» **Task description**:
Rewrite the material from its start through the line containing "29: (107, 79)", inclusive, replacing "absolute pixels" with "image pixels" and leaving everything else unchanged. Leave the pictures out of your answer.

» **Records for this exercise**:
--------
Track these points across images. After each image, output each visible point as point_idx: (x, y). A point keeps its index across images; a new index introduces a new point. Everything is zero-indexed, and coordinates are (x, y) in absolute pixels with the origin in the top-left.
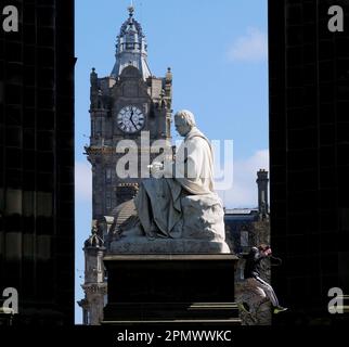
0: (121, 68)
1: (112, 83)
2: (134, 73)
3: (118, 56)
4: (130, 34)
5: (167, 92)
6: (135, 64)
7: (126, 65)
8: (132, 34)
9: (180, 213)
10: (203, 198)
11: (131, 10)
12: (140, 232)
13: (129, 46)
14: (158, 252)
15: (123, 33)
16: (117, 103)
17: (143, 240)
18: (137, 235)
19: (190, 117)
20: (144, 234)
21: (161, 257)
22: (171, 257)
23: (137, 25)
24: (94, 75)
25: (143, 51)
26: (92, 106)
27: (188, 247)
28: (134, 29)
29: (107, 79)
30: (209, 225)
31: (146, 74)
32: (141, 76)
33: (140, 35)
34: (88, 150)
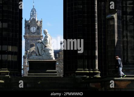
0: (31, 19)
1: (29, 22)
2: (34, 20)
3: (31, 16)
4: (33, 11)
5: (41, 24)
6: (34, 18)
7: (32, 18)
8: (34, 11)
9: (44, 51)
10: (49, 48)
11: (34, 6)
12: (36, 55)
13: (33, 14)
14: (39, 59)
15: (32, 11)
16: (30, 26)
17: (37, 57)
18: (35, 56)
19: (47, 31)
20: (37, 55)
21: (40, 60)
22: (42, 60)
23: (35, 9)
24: (25, 20)
25: (36, 15)
26: (25, 27)
27: (46, 58)
28: (34, 10)
29: (28, 21)
30: (50, 53)
31: (37, 20)
32: (36, 20)
33: (35, 11)
34: (24, 36)
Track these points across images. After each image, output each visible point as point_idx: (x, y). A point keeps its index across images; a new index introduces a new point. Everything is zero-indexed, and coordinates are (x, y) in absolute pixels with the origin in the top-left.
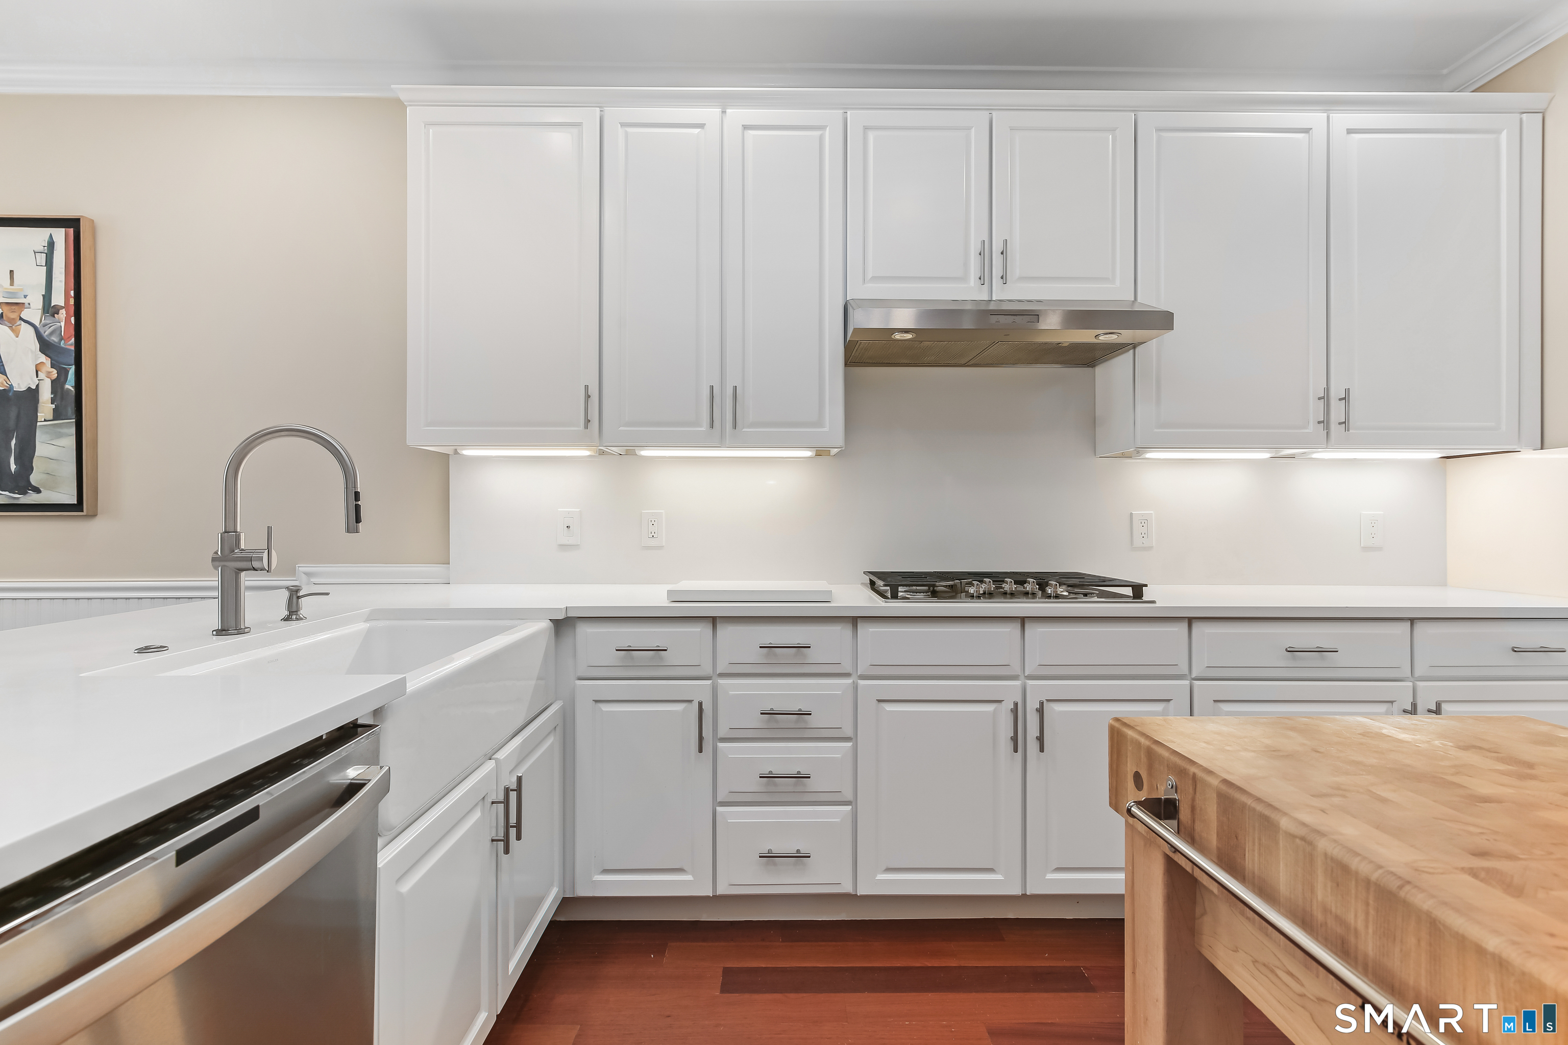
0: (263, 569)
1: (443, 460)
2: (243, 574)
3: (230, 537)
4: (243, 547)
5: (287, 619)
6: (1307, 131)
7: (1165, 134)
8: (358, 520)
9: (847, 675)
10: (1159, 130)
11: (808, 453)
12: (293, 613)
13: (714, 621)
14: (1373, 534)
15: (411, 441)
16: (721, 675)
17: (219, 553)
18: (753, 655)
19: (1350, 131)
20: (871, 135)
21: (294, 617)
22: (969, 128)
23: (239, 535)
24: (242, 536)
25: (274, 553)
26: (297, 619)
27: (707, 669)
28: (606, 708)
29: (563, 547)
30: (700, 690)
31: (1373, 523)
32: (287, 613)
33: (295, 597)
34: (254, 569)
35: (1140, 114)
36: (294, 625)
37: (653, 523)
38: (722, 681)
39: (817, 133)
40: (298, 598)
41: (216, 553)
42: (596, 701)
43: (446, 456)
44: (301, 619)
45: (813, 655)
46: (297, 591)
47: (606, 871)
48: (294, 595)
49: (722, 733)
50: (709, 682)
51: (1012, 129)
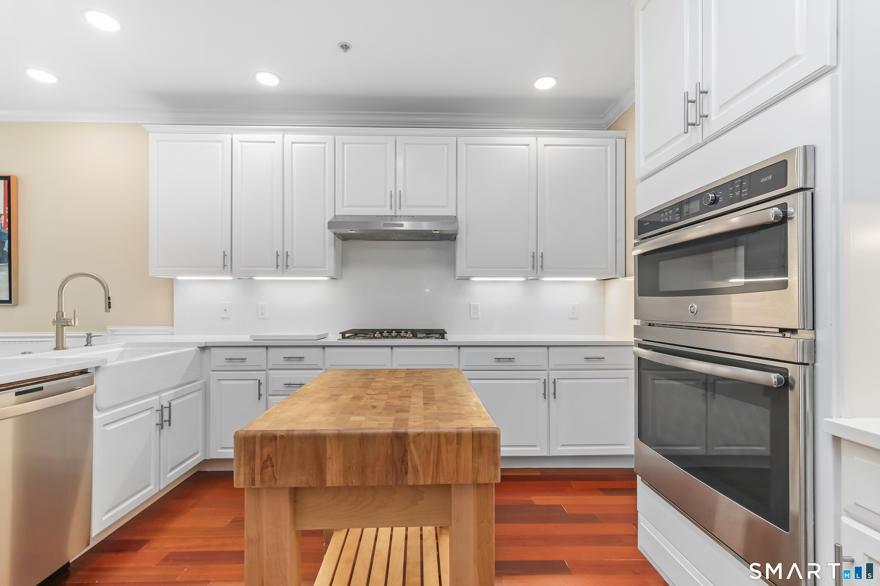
0: (72, 326)
1: (171, 282)
2: (65, 328)
3: (60, 313)
4: (65, 317)
5: (87, 345)
6: (528, 145)
7: (468, 146)
8: (110, 307)
9: (321, 369)
10: (466, 144)
11: (326, 278)
12: (88, 343)
13: (267, 347)
14: (573, 312)
15: (151, 274)
16: (270, 369)
17: (55, 320)
18: (280, 361)
19: (545, 145)
20: (346, 146)
21: (89, 345)
22: (387, 144)
23: (63, 313)
24: (65, 313)
25: (76, 319)
26: (90, 345)
27: (264, 367)
28: (222, 382)
29: (223, 318)
30: (261, 376)
31: (573, 308)
32: (86, 343)
33: (89, 337)
34: (69, 326)
35: (458, 137)
36: (89, 348)
37: (262, 308)
38: (270, 372)
39: (323, 145)
40: (91, 337)
41: (54, 320)
42: (219, 380)
43: (173, 279)
44: (92, 345)
45: (306, 361)
46: (90, 335)
47: (223, 448)
48: (89, 336)
49: (270, 392)
50: (264, 372)
51: (405, 144)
--------
» **Written solution**:
Track these points across images. After each image, output each visible point as point_idx: (x, y). A point keeps its index across images; a new index introduces a new point. Everything is zero-indexed, and coordinates are (x, y) in image pixels with the origin in the top-left.
0: (121, 68)
1: (112, 83)
2: (134, 73)
3: (118, 56)
4: (130, 34)
5: (167, 92)
6: (135, 64)
7: (126, 65)
8: (132, 34)
9: (180, 213)
10: (203, 198)
11: (131, 10)
12: (140, 232)
13: (129, 46)
14: (158, 252)
15: (123, 33)
16: (117, 103)
17: (143, 240)
18: (137, 235)
19: (190, 117)
20: (144, 234)
21: (161, 257)
22: (171, 257)
23: (137, 25)
24: (94, 75)
25: (143, 51)
26: (92, 106)
27: (188, 247)
28: (134, 29)
29: (107, 79)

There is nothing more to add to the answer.